Pour autant je vois où me mène ma réflexion et je ne voudrais pas dire qu'il s'agirait d'oublier l'offre de culture. Bien évidemment, non. Justement, le chèque culture oublie qu'il est nécessaire de structurer de manière stratégique une offre de culture, car le simple mécanisme de marché ne peut pas donner lieu à une culture aussi féconde qu'elle pourrait l'être. Même s'il est vrai, que de tous temps, des artistes ont su devenir grands, sans le soutien d'aucune institution publique. Et que cela, aussi, donne à penser. A penser quoi ? Que la culture c'est d'abord de l'art, et de la production de l'art. Si un couple d'originaux juifs américains ne s'était pas mis à enregistrer des noirs de Memphis, contre toute attente, en plein sud étasunien raciste… La soul music n'aurait pas révolutionné la musique contemporaine. Personne ne les a aidés, mais il y avait des radios, et puis ils ont créé un studio. Ensuite Otis Redding est venu dans le studio, et cela, personne ne pouvait le planifier. Si vous n'avez pas de maison d'édition, vous n'avez pas de livres. A cet égard (cela n'est pas du ressort municipal, encore que l'on pourrait y réfléchir à comment aider l'offre et à quelles conditions), la politique culturelle serait volontariste, si elle aidait réellement l'offre à hauteur de la prétention culturelle de la France. A mon sens les librairies indépendantes devraient être exonérées d'impôts et de charges. Au lieu de financer le CICE qui ne sert absolument à rien. L'esprit intransigeant du prix unique du livre, ou des quotas de diffusion, qui ont permis au pays de résister à l'uniformisation américaine, ne s'est pas fait entendre depuis longtemps.

 

Et puisqu'on va parler des villes… Pour celle ou celui qui y grandit, elle est le reflet de ce qui compte dans la société où il va être nécessaire de grandir, en s'adaptant.  Dans ma ville, et je n'incrimine personne, car ce sont les résultats de causes croisées, d'origines diverses, il n'y a plus qu'un seul cinéma généraliste au centre ville pour 450 000 habitants. Sur la place principale de la ville, il n'y a aucun lieu culturel. Sauf l'orchestre de la Mairie, qui lui ne peut pas disparaitre suite à une renégociation des loyers. Il y a heureusement les bibliothèques, les médiathèques, les musées, et même… Les églises, qui à dire vrai, sont devenues des lieux patrimoniaux autant que de spiritualité.  Il y a bien des raisons de penser que le numérique n'est pas neutre. Ce qui n'est pas dire qu'il n'est que négatif. Mais ici, un aspect du numérique me vient à l'esprit, comme danger, c'est justement la "dématérialisation".  C'est à dire une culture devenue spectrale, notamment dans notre urbanisme.  Ce qui n'existe pas dans notre environnement, a du mal à exister tout court. Il est bien plus difficile, par exemple, d'être hostile aux "marchés financiers", une abstraction, qu'à son voisin. C'est ce dernier qui est donc souvent rendu responsable. La guerre sans images n'existe pas. Ce qui a une image semble parler pour le monde entier, devient un phénomène social. L'édilité est liée au sacré. L'invisibilité de l'art risque de susciter sa marginalisation, excepté chez ceux qui sont déjà capables d'abstraction. Le mythe démocratique attaché au numérique risque ainsi d'être anti démocratique au possible. Quand la grande librairie a disparu de la place principale de ma ville, j'ai compris, malgré tous les arguments juridiques, incontestables, que les gens qui dirigeaient la ville avaient perdu une bataille majeure. Leur prétention à endiguer l'emprise du marché sur la cité était mise en déroute.
::::::
# CONSIGNE ÉCRITE A:
D'après l'extrait de page, combien de cinémas généralistes reste-t-il au centre-ville, et pour combien d'habitants ?
::::::
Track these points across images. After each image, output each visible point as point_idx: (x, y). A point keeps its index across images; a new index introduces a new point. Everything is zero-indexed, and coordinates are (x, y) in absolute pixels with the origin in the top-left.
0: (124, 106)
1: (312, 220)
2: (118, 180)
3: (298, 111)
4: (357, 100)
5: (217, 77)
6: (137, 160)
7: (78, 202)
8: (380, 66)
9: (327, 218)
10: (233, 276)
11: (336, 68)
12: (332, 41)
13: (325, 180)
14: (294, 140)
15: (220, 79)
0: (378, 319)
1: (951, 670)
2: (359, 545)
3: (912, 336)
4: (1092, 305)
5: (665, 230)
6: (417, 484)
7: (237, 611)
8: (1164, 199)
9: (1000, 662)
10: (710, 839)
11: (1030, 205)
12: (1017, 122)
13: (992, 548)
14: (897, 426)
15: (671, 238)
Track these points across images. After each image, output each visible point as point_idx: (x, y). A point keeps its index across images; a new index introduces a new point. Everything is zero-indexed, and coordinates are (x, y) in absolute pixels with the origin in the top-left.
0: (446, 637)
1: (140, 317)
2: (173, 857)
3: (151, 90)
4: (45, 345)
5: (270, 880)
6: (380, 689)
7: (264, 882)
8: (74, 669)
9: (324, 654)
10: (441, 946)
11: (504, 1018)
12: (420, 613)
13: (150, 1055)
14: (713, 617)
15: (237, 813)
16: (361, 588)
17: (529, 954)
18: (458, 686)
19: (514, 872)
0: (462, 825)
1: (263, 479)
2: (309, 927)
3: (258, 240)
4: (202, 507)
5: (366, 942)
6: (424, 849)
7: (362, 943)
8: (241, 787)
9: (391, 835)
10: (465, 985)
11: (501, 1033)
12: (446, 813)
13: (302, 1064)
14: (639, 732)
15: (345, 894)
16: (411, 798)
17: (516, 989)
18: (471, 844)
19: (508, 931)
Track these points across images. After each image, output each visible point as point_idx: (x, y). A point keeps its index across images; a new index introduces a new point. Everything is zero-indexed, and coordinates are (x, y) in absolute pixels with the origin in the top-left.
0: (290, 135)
::::::
# CONSIGNE ÉCRITE B:
Recopiez les lignes des enregistrements en commençant par leur toute première ligne et en allant jusqu'à la ligne qui contient "15: (671, 238)", celle-ci comprise.

# RÉPONSE ÉCRITE A:
Il n'en reste qu'un seul, pour 450 000 habitants.

# RÉPONSE ÉCRITE B:
Track these points across images. After each image, output each visible point as point_idx: (x, y). A point keeps its index across images; a new index introduces a new point. Everything is zero-indexed, and coordinates are (x, y) in absolute pixels with the origin in the top-left.
0: (124, 106)
1: (312, 220)
2: (118, 180)
3: (298, 111)
4: (357, 100)
5: (217, 77)
6: (137, 160)
7: (78, 202)
8: (380, 66)
9: (327, 218)
10: (233, 276)
11: (336, 68)
12: (332, 41)
13: (325, 180)
14: (294, 140)
15: (220, 79)
0: (378, 319)
1: (951, 670)
2: (359, 545)
3: (912, 336)
4: (1092, 305)
5: (665, 230)
6: (417, 484)
7: (237, 611)
8: (1164, 199)
9: (1000, 662)
10: (710, 839)
11: (1030, 205)
12: (1017, 122)
13: (992, 548)
14: (897, 426)
15: (671, 238)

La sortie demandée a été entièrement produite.